## Task details
Examine the records below. Report how many of their lines contain the word "four", with no other content.

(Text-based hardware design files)

=== Section Start ===

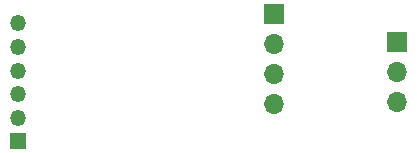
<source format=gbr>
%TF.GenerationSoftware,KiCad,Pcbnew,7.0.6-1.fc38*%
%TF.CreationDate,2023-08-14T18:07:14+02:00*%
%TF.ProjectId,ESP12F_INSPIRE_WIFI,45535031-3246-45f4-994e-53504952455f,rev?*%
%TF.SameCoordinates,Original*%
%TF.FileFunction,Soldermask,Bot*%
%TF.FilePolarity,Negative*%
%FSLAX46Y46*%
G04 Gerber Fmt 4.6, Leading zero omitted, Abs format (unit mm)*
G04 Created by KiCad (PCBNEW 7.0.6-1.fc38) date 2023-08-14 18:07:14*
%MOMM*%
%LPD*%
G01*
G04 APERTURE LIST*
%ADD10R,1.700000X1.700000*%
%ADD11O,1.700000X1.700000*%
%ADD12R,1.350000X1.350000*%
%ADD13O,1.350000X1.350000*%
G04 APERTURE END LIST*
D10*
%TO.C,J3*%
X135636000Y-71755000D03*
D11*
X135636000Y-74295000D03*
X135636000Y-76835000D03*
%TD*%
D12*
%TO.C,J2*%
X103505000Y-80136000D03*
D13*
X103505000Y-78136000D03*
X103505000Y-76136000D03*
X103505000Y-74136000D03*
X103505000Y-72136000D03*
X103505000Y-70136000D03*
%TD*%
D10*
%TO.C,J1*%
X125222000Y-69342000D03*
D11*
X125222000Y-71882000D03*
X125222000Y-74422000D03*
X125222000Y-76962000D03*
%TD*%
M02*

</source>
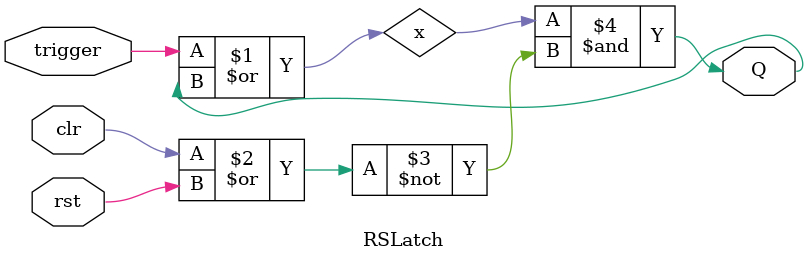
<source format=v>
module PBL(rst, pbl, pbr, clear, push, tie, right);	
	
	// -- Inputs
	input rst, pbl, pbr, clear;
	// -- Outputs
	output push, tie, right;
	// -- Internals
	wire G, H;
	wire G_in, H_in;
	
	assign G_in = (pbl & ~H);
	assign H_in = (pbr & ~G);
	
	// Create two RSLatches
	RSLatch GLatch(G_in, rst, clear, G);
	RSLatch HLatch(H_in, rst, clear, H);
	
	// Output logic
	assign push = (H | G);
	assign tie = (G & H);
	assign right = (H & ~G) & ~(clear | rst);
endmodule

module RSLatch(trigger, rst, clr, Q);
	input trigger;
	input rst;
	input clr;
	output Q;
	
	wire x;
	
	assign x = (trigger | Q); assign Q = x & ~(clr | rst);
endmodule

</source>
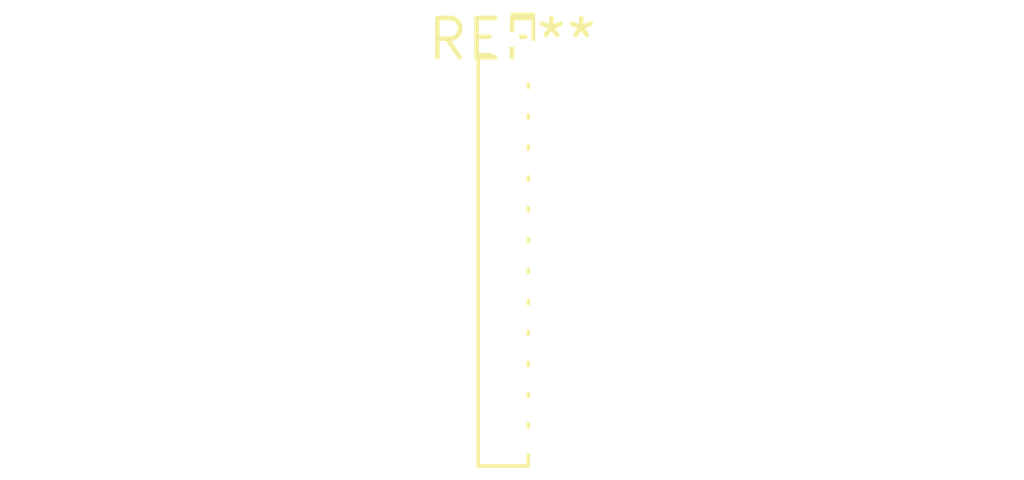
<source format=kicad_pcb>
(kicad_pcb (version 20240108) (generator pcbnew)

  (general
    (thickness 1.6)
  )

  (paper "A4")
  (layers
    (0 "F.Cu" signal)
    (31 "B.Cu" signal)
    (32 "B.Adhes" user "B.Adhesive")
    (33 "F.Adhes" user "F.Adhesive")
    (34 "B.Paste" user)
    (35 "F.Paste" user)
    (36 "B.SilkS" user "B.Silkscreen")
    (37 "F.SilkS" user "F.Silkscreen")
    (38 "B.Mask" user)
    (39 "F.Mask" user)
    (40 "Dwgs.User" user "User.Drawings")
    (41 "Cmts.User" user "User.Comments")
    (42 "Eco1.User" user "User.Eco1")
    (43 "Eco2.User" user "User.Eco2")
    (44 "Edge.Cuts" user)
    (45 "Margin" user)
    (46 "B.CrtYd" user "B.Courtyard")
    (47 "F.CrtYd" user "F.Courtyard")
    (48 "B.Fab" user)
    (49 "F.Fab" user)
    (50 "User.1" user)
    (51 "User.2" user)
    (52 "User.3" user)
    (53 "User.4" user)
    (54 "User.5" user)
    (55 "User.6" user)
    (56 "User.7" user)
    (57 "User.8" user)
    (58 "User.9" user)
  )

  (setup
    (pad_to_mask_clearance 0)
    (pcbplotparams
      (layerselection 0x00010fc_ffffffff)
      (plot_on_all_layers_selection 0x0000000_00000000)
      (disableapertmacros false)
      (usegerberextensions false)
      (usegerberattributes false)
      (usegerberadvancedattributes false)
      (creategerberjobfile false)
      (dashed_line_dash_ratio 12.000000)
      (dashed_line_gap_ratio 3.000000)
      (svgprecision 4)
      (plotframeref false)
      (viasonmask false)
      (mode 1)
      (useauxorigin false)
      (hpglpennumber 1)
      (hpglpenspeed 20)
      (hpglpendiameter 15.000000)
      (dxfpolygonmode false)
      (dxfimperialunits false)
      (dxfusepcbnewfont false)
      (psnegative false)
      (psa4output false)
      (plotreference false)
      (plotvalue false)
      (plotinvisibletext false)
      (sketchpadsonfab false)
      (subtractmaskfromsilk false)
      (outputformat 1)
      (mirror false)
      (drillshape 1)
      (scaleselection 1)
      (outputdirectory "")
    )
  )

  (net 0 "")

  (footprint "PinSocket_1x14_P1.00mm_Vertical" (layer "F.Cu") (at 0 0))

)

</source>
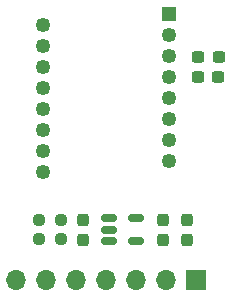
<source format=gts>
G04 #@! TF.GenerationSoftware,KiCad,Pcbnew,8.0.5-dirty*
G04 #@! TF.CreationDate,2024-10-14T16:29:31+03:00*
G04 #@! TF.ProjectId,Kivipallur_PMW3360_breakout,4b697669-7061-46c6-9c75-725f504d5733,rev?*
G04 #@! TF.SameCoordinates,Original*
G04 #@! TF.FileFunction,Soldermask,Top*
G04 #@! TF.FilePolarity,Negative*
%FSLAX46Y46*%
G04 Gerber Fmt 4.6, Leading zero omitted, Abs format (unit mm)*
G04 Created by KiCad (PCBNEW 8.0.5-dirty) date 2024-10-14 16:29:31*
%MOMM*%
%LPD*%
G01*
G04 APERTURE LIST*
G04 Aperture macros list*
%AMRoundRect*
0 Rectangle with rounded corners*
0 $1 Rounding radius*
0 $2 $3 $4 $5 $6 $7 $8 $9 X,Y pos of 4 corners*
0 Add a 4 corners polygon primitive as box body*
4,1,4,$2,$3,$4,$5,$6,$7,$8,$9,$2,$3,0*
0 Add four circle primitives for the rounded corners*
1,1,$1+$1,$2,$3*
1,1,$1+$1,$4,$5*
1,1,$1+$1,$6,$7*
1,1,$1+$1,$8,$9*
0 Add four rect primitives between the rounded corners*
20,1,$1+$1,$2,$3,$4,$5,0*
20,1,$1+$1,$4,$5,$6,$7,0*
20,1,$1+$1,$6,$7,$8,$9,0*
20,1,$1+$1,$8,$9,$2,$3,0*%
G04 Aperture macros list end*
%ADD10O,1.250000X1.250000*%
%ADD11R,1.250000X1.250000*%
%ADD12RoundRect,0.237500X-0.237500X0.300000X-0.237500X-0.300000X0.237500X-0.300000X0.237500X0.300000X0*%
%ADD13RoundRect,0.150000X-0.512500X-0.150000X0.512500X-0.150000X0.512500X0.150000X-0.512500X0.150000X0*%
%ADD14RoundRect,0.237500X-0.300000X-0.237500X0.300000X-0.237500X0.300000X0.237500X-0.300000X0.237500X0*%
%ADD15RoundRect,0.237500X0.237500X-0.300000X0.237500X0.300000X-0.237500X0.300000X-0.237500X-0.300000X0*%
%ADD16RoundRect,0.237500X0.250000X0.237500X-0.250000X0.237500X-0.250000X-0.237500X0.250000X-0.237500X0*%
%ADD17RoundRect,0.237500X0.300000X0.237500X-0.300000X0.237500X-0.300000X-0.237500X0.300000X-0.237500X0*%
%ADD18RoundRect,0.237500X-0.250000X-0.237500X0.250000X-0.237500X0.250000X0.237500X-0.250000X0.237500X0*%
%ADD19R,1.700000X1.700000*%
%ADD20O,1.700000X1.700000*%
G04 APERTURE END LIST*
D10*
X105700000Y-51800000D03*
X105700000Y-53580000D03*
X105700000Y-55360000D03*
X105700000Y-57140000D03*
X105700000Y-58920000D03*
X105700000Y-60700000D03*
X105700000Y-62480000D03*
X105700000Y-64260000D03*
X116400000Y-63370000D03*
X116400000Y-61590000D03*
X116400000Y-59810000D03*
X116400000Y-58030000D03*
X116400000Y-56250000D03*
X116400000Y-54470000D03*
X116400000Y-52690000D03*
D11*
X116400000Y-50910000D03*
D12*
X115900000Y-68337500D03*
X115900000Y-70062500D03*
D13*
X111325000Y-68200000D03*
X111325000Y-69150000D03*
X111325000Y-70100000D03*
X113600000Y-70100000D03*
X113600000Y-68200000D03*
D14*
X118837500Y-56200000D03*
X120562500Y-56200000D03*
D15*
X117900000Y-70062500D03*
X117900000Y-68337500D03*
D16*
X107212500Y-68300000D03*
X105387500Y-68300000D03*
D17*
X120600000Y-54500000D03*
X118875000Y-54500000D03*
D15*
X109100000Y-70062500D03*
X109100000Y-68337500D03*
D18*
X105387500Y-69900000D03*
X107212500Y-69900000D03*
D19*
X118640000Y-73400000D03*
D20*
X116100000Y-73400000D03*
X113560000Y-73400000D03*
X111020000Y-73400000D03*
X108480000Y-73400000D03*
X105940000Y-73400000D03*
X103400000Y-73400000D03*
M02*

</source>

=== Section End ===
=== Section Start ===

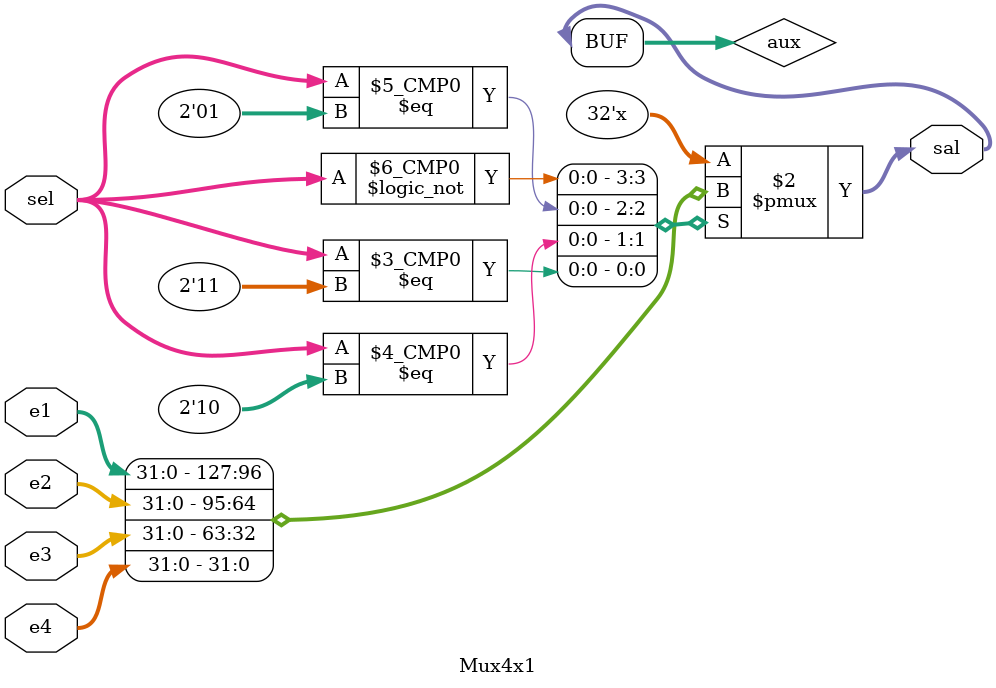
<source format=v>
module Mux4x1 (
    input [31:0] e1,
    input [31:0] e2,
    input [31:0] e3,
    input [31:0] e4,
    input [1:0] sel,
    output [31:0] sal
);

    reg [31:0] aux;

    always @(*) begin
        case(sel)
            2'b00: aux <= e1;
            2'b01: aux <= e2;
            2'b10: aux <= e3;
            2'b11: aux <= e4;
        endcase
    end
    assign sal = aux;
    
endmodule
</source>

=== Section End ===

## Solution to this task
2